In this article, we will investigate Public Companies' Climate targets and whether they are on track to meet them. The data needed for such an investigation is not onboarded on LSEG's Data Platform yet; but, thankfully, it is on both (i) on LSEG's Sustainable Finance Investing (SFI) Snowflake and (ii) on Workspace. Thanks to the latter, we can call for this data on CodeBook. For more information on the Climate data we are collecting and the methodology, please refer to the article "LSEG's SFI Snowflake Datawarehouse: A use-case evaluating public companies' Climate track record using Python and SQL".

LSEG usually collects data from a number of vendors, but when it comes to climate data, we rely on our analysts to retrieve the information directly from companies disclosures.
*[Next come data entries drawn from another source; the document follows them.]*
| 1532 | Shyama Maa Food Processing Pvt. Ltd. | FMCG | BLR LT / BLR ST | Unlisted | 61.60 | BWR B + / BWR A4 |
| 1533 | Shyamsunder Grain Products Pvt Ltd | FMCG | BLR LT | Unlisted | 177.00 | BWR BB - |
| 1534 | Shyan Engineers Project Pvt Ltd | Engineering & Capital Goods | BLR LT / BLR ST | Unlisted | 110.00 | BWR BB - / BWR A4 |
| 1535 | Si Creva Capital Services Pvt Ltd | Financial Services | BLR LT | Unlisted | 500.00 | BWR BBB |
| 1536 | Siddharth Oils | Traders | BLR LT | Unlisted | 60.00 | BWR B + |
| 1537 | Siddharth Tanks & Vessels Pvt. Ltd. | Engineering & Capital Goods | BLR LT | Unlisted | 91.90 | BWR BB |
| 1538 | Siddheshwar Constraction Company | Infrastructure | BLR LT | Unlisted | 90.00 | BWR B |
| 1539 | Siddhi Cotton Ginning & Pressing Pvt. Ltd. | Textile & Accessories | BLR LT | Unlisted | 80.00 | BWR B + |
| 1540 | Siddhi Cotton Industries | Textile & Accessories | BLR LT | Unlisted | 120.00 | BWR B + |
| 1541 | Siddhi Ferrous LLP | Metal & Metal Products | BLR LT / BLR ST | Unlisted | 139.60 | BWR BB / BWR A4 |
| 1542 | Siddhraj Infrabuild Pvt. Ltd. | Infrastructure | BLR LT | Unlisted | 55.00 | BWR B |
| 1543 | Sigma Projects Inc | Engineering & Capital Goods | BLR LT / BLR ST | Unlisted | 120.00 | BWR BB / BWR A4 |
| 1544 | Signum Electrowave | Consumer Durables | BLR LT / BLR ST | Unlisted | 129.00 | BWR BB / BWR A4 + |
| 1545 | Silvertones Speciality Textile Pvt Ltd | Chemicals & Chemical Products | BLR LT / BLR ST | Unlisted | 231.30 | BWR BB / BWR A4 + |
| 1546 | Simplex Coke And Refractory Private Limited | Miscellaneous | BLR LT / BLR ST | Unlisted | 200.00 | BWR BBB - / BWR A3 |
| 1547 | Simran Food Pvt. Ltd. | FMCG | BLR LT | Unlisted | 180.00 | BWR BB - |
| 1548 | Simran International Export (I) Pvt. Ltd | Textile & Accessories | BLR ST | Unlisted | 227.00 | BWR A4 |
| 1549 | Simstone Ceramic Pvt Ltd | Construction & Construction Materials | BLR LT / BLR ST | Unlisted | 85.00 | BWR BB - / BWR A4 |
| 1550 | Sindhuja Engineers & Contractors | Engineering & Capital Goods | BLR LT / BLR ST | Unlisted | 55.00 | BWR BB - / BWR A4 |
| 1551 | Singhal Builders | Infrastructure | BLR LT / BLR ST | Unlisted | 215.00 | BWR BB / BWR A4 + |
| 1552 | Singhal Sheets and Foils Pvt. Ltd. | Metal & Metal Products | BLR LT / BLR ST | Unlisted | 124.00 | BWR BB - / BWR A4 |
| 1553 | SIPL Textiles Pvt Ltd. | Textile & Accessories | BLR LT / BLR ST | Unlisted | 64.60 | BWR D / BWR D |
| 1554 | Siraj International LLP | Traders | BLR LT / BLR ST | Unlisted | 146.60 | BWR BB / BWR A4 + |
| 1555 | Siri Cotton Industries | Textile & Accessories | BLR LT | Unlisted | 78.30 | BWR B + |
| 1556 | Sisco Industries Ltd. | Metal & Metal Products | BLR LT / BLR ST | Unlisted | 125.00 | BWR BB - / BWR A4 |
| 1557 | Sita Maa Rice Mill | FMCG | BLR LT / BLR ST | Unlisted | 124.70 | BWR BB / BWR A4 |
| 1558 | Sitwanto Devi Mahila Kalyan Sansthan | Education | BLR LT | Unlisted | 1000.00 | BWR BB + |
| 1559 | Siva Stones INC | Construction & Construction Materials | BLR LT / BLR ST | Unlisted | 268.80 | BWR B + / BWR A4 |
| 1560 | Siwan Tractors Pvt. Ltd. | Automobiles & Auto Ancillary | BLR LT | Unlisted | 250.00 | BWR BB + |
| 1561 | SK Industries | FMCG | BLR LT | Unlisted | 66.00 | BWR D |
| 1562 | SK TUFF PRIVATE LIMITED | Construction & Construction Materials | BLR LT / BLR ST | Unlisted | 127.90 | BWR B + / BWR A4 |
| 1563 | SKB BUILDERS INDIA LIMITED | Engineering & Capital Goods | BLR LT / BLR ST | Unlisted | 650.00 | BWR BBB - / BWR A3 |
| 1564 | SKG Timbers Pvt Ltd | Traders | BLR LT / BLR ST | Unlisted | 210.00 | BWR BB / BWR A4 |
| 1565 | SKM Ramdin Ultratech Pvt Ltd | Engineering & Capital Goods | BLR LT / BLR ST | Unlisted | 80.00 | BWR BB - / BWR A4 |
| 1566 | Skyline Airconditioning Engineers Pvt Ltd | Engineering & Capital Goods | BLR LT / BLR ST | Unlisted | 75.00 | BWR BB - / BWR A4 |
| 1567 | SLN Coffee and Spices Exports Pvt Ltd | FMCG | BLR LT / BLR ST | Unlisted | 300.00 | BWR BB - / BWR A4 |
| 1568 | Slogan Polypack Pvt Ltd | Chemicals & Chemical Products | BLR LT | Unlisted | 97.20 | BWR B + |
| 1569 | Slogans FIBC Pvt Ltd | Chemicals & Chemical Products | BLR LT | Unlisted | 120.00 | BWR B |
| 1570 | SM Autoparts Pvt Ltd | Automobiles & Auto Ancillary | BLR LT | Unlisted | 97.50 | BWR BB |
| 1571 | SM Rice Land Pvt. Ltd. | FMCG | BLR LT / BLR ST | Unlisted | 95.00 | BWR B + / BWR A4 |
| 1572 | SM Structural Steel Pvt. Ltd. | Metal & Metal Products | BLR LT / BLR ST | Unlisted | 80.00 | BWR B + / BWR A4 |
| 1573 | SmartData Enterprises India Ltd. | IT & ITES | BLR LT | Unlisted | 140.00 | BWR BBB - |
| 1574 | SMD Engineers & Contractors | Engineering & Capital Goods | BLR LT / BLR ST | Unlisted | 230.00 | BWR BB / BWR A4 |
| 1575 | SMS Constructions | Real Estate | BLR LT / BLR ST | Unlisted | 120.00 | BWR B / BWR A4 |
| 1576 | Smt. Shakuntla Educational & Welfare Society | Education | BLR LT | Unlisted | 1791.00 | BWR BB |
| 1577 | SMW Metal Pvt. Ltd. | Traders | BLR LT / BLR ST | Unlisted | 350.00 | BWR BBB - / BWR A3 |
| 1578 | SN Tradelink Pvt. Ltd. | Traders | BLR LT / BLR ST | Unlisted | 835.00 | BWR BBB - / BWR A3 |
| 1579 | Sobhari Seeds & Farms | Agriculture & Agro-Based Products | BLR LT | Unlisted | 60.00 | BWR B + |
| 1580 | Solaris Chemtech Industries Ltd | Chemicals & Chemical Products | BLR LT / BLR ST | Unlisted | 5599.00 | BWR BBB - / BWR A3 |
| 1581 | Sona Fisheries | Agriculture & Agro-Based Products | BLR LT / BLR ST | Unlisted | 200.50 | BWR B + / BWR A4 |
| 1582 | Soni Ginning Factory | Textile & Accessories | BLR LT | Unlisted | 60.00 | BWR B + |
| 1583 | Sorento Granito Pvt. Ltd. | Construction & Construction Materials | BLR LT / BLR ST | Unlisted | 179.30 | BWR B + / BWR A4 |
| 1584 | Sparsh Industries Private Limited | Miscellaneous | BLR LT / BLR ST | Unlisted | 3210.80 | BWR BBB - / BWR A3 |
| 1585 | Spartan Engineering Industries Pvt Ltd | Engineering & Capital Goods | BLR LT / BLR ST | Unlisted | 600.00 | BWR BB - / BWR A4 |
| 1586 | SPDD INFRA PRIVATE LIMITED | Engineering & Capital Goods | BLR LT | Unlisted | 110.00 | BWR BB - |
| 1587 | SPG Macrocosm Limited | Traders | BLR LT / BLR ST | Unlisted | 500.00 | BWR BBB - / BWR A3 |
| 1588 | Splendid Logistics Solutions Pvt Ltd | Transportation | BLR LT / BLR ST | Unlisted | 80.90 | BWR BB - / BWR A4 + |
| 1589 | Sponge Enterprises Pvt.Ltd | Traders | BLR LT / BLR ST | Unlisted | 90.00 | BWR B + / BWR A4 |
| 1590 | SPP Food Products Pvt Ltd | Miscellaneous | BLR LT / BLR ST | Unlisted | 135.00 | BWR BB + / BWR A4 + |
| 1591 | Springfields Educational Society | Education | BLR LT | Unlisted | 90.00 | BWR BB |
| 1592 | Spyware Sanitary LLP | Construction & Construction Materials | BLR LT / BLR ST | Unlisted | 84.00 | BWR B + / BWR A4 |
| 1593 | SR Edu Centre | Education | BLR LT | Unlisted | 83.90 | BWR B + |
The most exciting data onboarded has, recently, related to ESG and Climate topics. In this article, we will directly source the data we are after using the Data Item Browser and CodeBook.

Importing libraries and Authentifying ourselves to LSEG's services

    	
            

import re # We'll use the `re` library to seperate numbers from words in strings.

import pandas as pd # this library is great for dataframe manipulations.

import plotly.graph_objects as go # `plotly` and its modules are useful for us to plot graphs.

import numpy as np # `numpy` in this case will be useful for us to plot graphs.

    	
            

import lseg.data as ld

ld.open_session()

Calling and tidying our data

For more information on the reason why we are collecting this data, please refer to the article "LSEG's SFI Snowflake Datawarehouse: A use-case evaluating public companies' Climate track record using Python and SQL". With that said, it will be evident, during the article, why we collected this data.

 

First, let's put in place the primary parameters:

    	
            

RIC = "MSFT.O" # SHEL.L, AAPL.O

scopeOfInterest = "1" # choice between "1", "2", "3", "1 and 2" or "1, 2 and 3"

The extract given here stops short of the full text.